**Page text**
========================================

Studio album by Zevon
- Released: April 1970
- Studio: Wally Heider's Studio III, San Francisco, California
- Genre: Rock, psychedelic rock, blues
- Length: 30:58
- Label: Liberty
- Producer: Warren Zevon

Warren Zevon chronology
|  | Wanted Dead or Alive (1970) | Warren Zevon (1976) |

= Wanted Dead or Alive (Warren Zevon album) =

Wanted Dead or Alive is the debut studio album by singer-songwriter Warren Zevon. The album released by Liberty Records in 1970 under the moniker "Zevon".

Professional ratings
Review scores
| Source | Rating |
| AllMusic |  |
| The Encyclopedia of Popular Music |  |

==Production==
Kim Fowley began the project as producer, but left after disagreements with Zevon and did not take credit for production duties. Fowley later remembered:

[Warren] wanted to play all the instruments himself. He wouldn't listen to anybody. I wasn't trying to produce him because you really couldn't produce Warren, at least not in those days, but I was trying to help him make a record that might sell more than ten copies, all purchased by his friends. But, he didn't listen to anyone about anything, and one day I just walked in thinking I'd had enough.

========================================

**Rows**
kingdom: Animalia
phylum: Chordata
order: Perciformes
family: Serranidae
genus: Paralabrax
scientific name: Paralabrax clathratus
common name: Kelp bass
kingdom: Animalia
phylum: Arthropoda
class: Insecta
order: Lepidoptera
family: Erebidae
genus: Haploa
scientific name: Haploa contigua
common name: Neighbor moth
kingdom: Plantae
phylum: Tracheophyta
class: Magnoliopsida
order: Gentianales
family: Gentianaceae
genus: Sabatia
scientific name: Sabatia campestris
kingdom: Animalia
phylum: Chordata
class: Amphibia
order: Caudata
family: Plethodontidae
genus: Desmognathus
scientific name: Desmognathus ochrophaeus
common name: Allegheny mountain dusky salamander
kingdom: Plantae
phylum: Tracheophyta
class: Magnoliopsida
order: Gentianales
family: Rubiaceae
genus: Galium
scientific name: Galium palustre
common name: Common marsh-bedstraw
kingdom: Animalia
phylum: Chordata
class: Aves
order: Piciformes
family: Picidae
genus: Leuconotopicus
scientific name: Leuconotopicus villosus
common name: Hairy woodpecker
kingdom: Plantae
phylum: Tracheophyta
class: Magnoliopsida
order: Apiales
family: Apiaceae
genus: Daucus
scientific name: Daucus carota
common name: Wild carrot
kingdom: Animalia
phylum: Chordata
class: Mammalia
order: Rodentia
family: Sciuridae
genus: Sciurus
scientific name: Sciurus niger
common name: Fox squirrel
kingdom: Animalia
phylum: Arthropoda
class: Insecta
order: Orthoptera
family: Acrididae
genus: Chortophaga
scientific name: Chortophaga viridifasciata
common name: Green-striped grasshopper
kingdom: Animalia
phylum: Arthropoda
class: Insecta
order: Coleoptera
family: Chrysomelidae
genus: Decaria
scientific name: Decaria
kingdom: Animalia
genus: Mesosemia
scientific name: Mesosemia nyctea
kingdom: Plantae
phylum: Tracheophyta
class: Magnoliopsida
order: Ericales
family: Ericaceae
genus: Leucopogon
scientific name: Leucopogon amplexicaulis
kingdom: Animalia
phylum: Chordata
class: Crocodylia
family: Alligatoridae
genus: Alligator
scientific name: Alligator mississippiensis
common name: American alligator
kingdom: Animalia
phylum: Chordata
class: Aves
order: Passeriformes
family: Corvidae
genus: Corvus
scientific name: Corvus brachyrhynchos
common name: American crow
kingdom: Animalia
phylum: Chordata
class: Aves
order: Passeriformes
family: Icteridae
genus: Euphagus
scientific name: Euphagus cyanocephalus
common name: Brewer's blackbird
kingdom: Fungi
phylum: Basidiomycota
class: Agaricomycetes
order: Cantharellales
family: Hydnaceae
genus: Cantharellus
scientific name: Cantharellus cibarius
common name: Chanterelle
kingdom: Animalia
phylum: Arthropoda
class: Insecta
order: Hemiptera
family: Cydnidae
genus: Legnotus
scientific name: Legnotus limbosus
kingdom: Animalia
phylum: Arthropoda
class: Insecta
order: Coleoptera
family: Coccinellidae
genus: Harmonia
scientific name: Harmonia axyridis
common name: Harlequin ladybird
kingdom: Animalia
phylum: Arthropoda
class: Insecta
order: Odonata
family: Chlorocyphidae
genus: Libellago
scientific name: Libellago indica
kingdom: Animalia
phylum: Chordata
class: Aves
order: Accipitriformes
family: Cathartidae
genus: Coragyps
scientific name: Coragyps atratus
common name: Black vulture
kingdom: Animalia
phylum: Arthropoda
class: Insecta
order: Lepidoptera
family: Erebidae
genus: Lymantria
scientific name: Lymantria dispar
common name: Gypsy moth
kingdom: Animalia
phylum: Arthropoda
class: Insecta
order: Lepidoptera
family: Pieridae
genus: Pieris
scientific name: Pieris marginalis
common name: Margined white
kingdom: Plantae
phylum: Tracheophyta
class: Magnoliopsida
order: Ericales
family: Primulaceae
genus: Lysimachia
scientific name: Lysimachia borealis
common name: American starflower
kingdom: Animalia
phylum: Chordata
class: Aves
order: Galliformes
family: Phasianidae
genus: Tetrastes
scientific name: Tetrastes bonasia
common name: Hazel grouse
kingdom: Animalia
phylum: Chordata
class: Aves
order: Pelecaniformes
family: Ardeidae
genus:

========================================

**Work instructions**
1. Answer these from the text on the album Wanted Dead or Alive:
(a) In which studio was the album recorded?
(b) Under what moniker did Liberty Records release it?
(c) Who began the project as producer?
2. Write a continuation of the text on the album Wanted Dead or Alive, picking up after its final sentence.

**Expected responses**
1.
(a) Wally Heider's Studio III, San Francisco, California
(b) "Zevon"
(c) Kim Fowley

2.
Zevon chalked up his disagreement with Fowley to a "sudden attack of taste".

==Reception==
"Wanted Dead or Alive" was a commercial and critical failure. The album was released "to the sound of one hand clapping", as Zevon later remarked. Sales were poor, and critics ignored the album. Jackson Browne later commented, "I don't remember thinking [the album] was as good as he really was." Attempts to record a follow-up album, called Leaf in the Wind, were abandoned, and Zevon found work as band leader and musical coordinator for The Everly Brothers. His next album, the critically acclaimed classic Warren Zevon, was not released until 1976. Once Zevon reached stardom, Wanted Dead or Alive ended up as an all-but-forgotten relic of his early career.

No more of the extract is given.